Least squares

Read LA 4.3

1) Main Points

4.3 continues with the concept of using vectors to approximate solutions. The book gives a real life example dealing with approximating a constant that works for two specimens. To calculate this approximation we can use vectors like we did in 4.2 to, knowing that the approximate vector will be distanced from the desired vector by r, a residual vector. We know that for the closest approximation the new multiplied vector and the residual vector will be perpendicular meaning their dot product will be equal to zero.
In equations we are dealing with mx + r = y and x dot r = 0. We can solve this by taking the dot product of both sides of mx + r = y, this way we can find m which is the best approximation for a constant of the original problem. This approximation is where lines of best fit come from.

4.3.2 Applies this method to a more complicated situation. if you are given a table of numbers, these as we have learned can be written in vector form. With this more complicated way of thinking about more three dimensional vectors we can conclude that mu + bv + r = s, and u dot r = 0 and v dot r = 0. This can be solved by taking the dot product of u and the equation, then v and the equation. This gives a solvable system of equations which gives the values of m and b needed to make the closest estimate.

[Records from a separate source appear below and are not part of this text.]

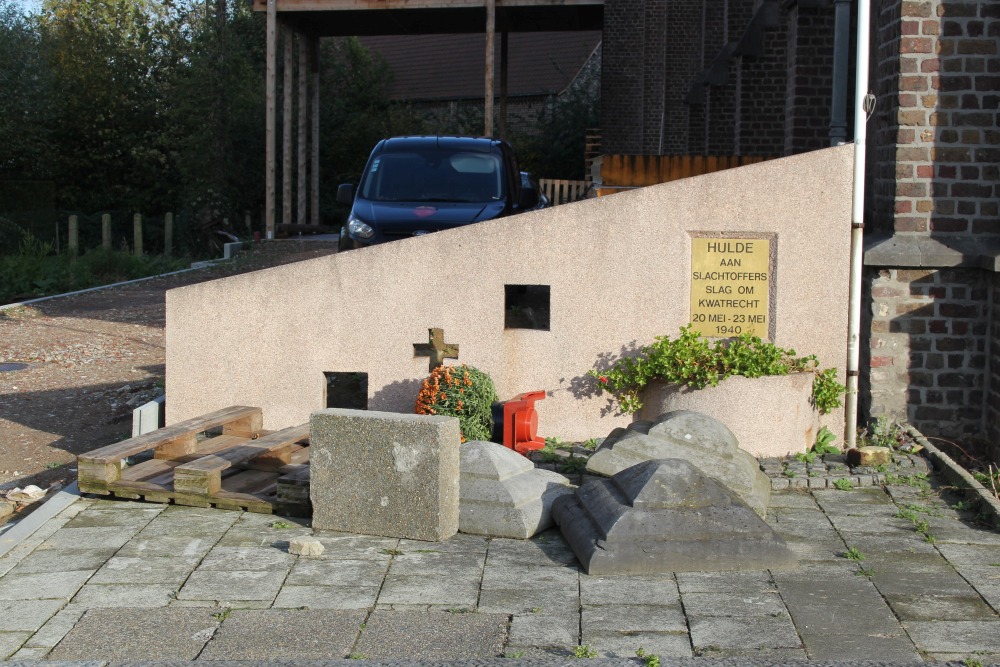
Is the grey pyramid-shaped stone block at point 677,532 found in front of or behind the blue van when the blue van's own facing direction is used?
in front

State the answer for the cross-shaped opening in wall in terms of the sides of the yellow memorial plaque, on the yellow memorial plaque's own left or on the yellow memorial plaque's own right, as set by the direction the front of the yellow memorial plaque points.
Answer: on the yellow memorial plaque's own right

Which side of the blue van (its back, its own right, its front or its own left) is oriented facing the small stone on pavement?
front

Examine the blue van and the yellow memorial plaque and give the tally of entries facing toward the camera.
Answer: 2

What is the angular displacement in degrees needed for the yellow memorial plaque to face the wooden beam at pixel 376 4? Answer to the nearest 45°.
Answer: approximately 135° to its right

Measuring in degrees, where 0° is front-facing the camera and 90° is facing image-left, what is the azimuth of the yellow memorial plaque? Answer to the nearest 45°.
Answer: approximately 0°

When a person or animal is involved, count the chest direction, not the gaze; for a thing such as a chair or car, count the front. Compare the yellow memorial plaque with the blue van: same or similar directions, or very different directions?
same or similar directions

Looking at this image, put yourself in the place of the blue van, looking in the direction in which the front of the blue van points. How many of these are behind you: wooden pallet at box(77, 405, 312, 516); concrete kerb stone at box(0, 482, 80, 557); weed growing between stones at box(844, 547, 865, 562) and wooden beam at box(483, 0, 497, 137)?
1

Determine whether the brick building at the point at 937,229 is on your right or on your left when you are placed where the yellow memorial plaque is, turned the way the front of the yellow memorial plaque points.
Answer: on your left

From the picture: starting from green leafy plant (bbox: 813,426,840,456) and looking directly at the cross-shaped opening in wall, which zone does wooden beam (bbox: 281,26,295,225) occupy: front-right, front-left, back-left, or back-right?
front-right

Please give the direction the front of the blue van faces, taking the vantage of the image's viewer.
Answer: facing the viewer

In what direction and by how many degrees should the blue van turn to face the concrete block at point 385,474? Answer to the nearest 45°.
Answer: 0° — it already faces it

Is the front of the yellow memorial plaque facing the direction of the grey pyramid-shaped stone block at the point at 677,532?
yes

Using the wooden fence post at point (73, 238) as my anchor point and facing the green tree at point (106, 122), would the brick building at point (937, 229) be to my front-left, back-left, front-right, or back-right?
back-right

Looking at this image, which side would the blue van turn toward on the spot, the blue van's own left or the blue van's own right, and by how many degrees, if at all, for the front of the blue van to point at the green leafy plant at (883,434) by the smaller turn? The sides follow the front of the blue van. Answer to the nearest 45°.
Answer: approximately 45° to the blue van's own left
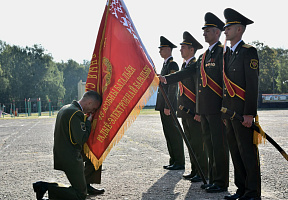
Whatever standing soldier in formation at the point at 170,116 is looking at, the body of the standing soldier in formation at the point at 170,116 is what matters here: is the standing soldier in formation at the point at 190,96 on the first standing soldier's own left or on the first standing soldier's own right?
on the first standing soldier's own left

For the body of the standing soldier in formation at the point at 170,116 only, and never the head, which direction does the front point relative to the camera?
to the viewer's left

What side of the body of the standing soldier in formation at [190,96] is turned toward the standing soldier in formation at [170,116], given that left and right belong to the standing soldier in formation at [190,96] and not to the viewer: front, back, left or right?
right

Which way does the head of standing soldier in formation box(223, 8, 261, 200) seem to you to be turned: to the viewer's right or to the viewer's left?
to the viewer's left

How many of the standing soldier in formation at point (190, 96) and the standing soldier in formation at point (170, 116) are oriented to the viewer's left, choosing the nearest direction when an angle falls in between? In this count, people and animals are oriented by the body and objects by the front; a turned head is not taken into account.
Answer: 2

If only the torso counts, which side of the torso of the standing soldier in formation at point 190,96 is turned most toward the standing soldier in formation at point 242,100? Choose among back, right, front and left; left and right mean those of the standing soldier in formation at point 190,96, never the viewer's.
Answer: left

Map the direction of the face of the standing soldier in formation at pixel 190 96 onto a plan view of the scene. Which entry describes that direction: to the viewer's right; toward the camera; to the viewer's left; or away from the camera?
to the viewer's left

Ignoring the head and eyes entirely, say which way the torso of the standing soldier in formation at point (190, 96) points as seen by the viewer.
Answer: to the viewer's left
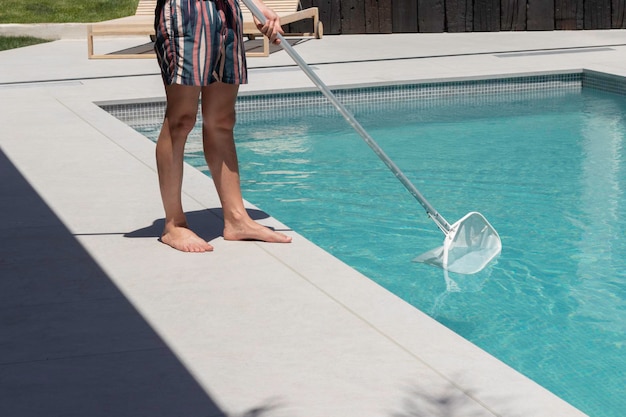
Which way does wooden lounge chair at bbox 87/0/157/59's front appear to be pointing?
to the viewer's left

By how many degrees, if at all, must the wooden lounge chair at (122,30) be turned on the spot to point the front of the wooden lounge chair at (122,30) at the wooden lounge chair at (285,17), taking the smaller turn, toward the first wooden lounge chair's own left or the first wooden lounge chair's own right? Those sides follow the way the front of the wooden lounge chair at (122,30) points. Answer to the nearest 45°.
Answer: approximately 135° to the first wooden lounge chair's own right
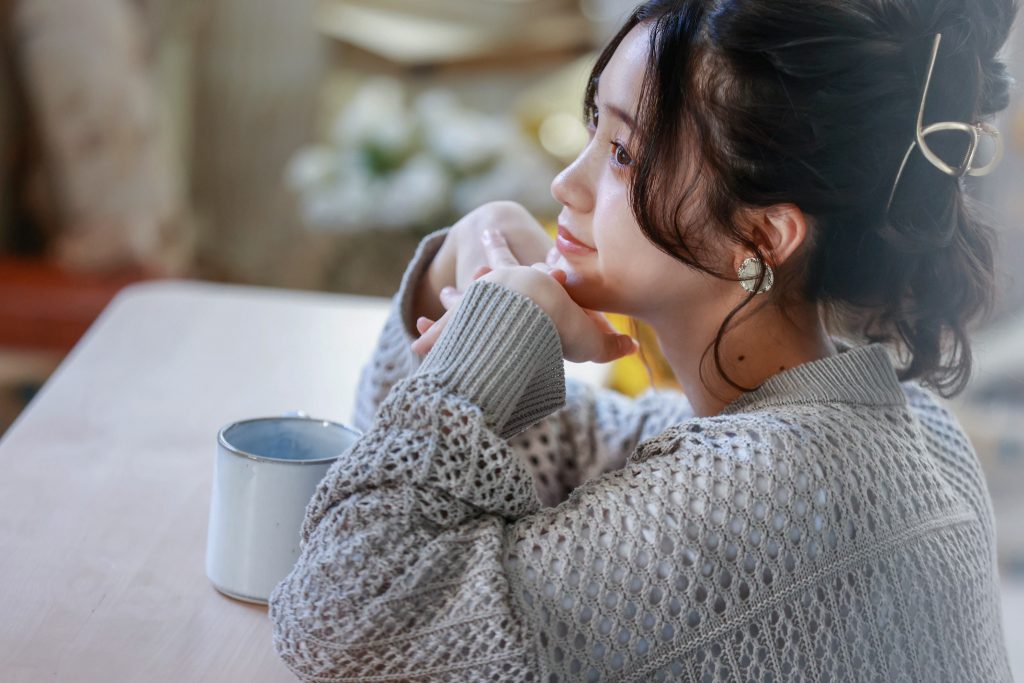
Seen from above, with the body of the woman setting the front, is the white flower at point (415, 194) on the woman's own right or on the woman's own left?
on the woman's own right

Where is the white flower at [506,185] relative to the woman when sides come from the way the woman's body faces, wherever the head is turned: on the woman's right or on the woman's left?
on the woman's right

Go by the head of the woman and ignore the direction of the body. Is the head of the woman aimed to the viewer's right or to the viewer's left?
to the viewer's left

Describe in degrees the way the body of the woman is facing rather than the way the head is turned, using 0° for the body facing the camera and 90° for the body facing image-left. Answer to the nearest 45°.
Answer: approximately 90°
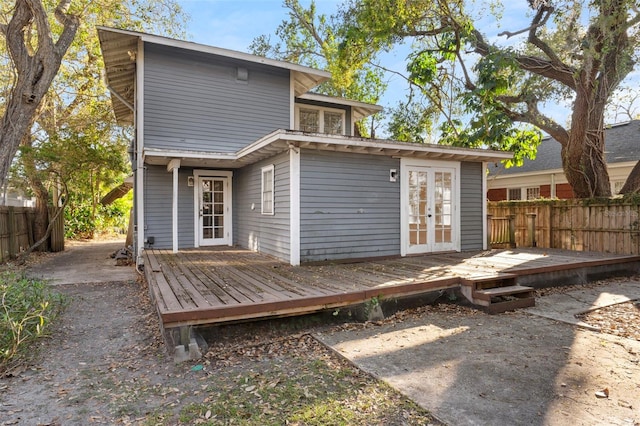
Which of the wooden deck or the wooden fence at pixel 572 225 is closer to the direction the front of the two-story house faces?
the wooden deck

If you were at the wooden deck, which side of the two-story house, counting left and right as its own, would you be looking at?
back

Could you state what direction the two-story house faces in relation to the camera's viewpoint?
facing the viewer

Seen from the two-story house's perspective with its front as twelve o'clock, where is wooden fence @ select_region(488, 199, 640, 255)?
The wooden fence is roughly at 9 o'clock from the two-story house.

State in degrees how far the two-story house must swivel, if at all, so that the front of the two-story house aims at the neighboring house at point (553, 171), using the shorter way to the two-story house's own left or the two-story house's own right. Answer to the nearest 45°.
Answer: approximately 90° to the two-story house's own left
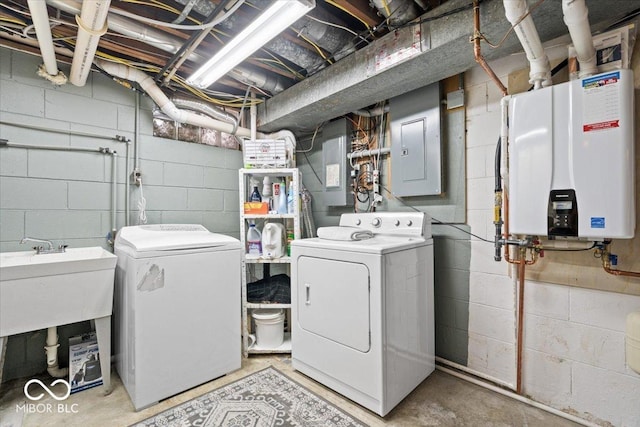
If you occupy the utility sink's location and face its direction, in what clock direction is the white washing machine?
The white washing machine is roughly at 9 o'clock from the utility sink.
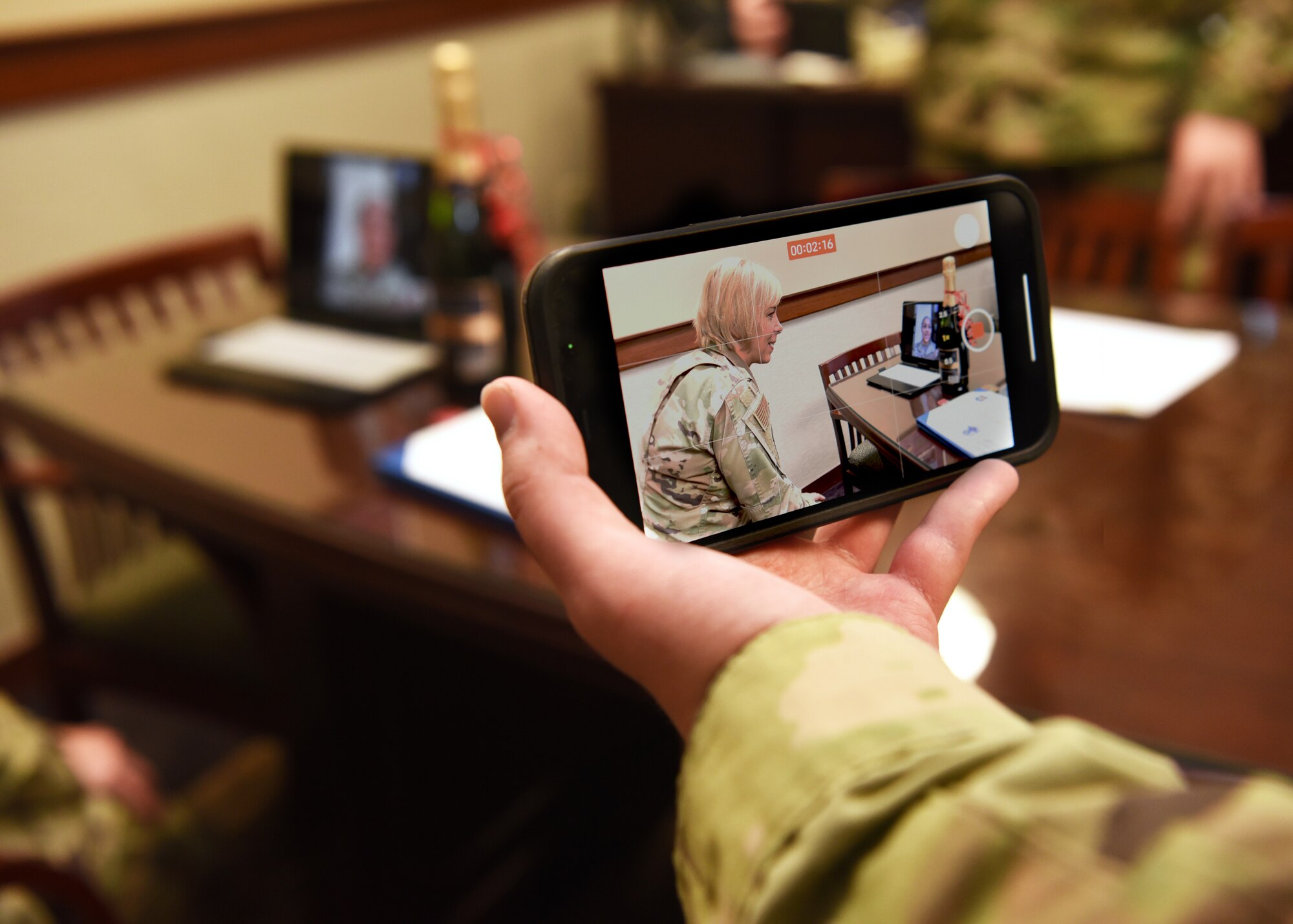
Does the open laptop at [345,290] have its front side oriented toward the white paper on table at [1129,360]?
no

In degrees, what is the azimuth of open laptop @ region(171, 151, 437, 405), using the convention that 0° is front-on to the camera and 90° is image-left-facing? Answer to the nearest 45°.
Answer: approximately 45°

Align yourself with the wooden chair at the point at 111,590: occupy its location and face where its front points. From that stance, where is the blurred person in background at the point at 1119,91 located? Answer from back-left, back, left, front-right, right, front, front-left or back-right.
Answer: front-left
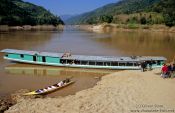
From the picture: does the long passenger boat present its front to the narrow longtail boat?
no
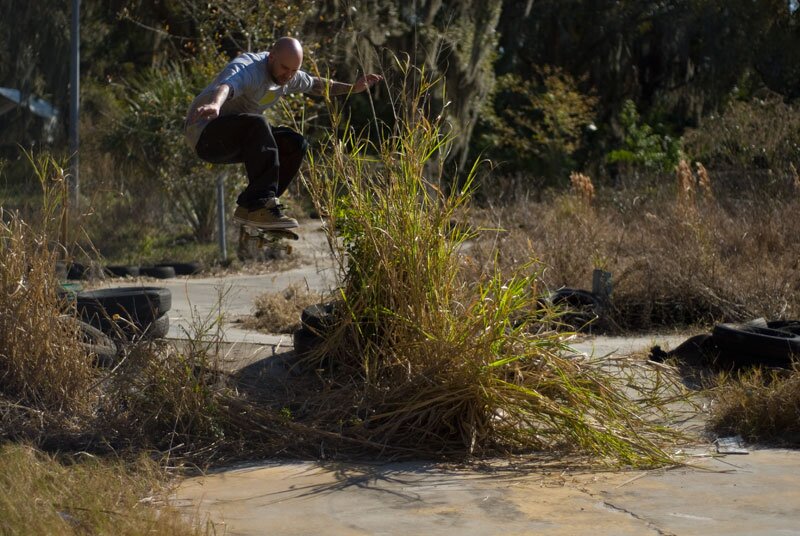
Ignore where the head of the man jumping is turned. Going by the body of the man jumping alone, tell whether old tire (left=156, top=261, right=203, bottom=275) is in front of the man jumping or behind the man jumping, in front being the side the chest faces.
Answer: behind

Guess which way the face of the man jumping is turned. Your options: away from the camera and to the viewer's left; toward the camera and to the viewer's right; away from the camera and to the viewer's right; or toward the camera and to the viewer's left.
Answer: toward the camera and to the viewer's right

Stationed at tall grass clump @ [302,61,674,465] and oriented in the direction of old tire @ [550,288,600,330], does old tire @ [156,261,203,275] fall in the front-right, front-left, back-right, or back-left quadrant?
front-left

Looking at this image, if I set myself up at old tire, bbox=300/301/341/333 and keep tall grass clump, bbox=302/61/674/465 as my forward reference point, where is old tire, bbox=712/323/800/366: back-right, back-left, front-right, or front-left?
front-left

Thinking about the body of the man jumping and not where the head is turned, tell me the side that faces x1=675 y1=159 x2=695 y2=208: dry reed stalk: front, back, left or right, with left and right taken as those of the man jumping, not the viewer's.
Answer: left

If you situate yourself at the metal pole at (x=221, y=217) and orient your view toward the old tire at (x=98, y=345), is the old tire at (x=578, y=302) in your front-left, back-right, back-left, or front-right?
front-left

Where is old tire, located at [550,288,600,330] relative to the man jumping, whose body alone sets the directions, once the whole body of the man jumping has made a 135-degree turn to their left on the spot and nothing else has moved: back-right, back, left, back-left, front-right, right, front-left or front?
front-right

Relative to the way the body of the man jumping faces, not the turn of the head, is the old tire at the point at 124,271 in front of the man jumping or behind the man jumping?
behind

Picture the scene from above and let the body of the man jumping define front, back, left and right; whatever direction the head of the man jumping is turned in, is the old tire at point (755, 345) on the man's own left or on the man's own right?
on the man's own left
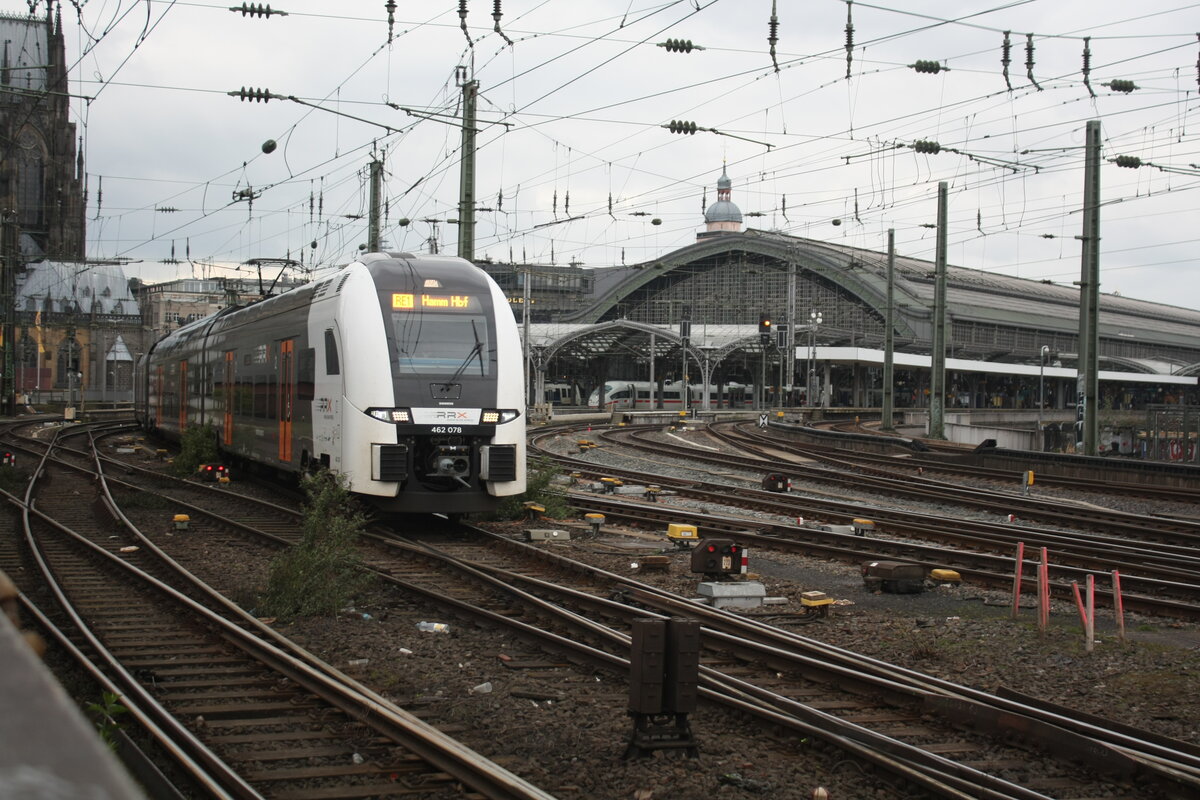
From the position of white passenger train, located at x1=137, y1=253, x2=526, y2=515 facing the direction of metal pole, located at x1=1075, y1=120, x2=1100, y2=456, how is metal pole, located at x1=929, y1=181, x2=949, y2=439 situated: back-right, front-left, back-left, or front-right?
front-left

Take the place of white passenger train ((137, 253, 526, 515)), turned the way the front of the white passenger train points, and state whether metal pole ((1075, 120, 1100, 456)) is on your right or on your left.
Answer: on your left

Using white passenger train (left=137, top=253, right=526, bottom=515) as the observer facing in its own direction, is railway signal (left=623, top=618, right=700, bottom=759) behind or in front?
in front

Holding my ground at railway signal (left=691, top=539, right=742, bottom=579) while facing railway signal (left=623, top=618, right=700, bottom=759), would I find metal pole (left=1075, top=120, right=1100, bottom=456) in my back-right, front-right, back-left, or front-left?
back-left

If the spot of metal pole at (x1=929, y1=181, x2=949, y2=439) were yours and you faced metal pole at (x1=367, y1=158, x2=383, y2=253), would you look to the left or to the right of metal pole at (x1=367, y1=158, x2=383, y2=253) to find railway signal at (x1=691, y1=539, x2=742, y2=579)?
left

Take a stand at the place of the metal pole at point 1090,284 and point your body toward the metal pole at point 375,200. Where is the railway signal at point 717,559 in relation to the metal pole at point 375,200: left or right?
left

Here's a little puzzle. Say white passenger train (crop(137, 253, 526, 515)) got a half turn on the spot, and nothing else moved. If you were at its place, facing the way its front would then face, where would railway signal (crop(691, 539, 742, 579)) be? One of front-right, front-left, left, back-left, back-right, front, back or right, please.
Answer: back

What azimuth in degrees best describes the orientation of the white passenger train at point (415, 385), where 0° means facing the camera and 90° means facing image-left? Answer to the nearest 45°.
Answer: approximately 315°

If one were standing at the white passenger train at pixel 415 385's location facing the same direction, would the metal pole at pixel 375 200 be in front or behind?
behind

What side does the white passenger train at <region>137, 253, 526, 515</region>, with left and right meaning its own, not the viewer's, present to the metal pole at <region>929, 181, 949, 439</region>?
left

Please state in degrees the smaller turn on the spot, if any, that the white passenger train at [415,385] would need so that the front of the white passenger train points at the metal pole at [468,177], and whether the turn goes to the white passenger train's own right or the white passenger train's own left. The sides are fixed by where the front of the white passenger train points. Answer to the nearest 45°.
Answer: approximately 135° to the white passenger train's own left
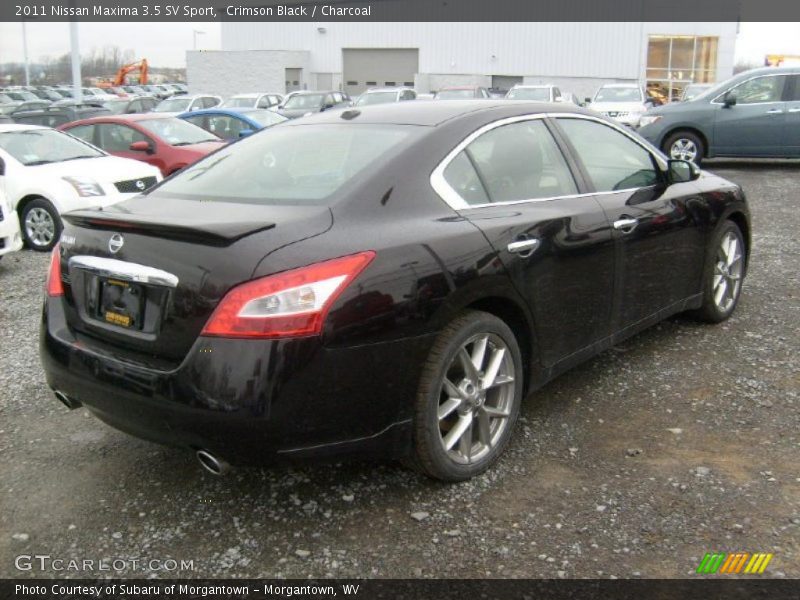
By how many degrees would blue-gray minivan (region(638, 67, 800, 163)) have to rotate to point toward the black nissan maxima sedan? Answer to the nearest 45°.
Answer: approximately 90° to its left

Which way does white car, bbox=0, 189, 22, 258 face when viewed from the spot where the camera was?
facing the viewer and to the right of the viewer

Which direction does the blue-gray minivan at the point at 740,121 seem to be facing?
to the viewer's left

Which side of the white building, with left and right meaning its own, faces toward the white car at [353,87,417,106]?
front

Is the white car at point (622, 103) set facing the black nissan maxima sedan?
yes

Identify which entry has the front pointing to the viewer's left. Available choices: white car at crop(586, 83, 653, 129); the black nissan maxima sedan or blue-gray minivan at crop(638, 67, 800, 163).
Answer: the blue-gray minivan

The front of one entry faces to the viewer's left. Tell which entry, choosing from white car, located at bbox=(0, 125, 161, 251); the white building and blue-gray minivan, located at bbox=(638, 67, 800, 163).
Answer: the blue-gray minivan

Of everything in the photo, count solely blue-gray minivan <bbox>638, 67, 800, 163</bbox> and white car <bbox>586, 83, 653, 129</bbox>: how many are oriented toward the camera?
1

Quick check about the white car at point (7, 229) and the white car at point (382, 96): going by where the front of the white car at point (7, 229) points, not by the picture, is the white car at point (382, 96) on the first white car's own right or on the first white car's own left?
on the first white car's own left

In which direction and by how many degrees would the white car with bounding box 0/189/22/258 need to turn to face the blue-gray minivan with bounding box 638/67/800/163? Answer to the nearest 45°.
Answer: approximately 45° to its left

This method is called the fundamental problem of linear modeling and is recapped very well in the end of the LA packet.

2) Challenges

I feel pretty good on the two dimensional stuff, but when it gets the vectors with more elements I foresee some difficulty. Overall though I understand the concept I just need to make sure I print the packet and review/apply the concepts

3) Reflections

I now finally understand where a line of best fit comes from, which is very useful in statistical modeling. Right on!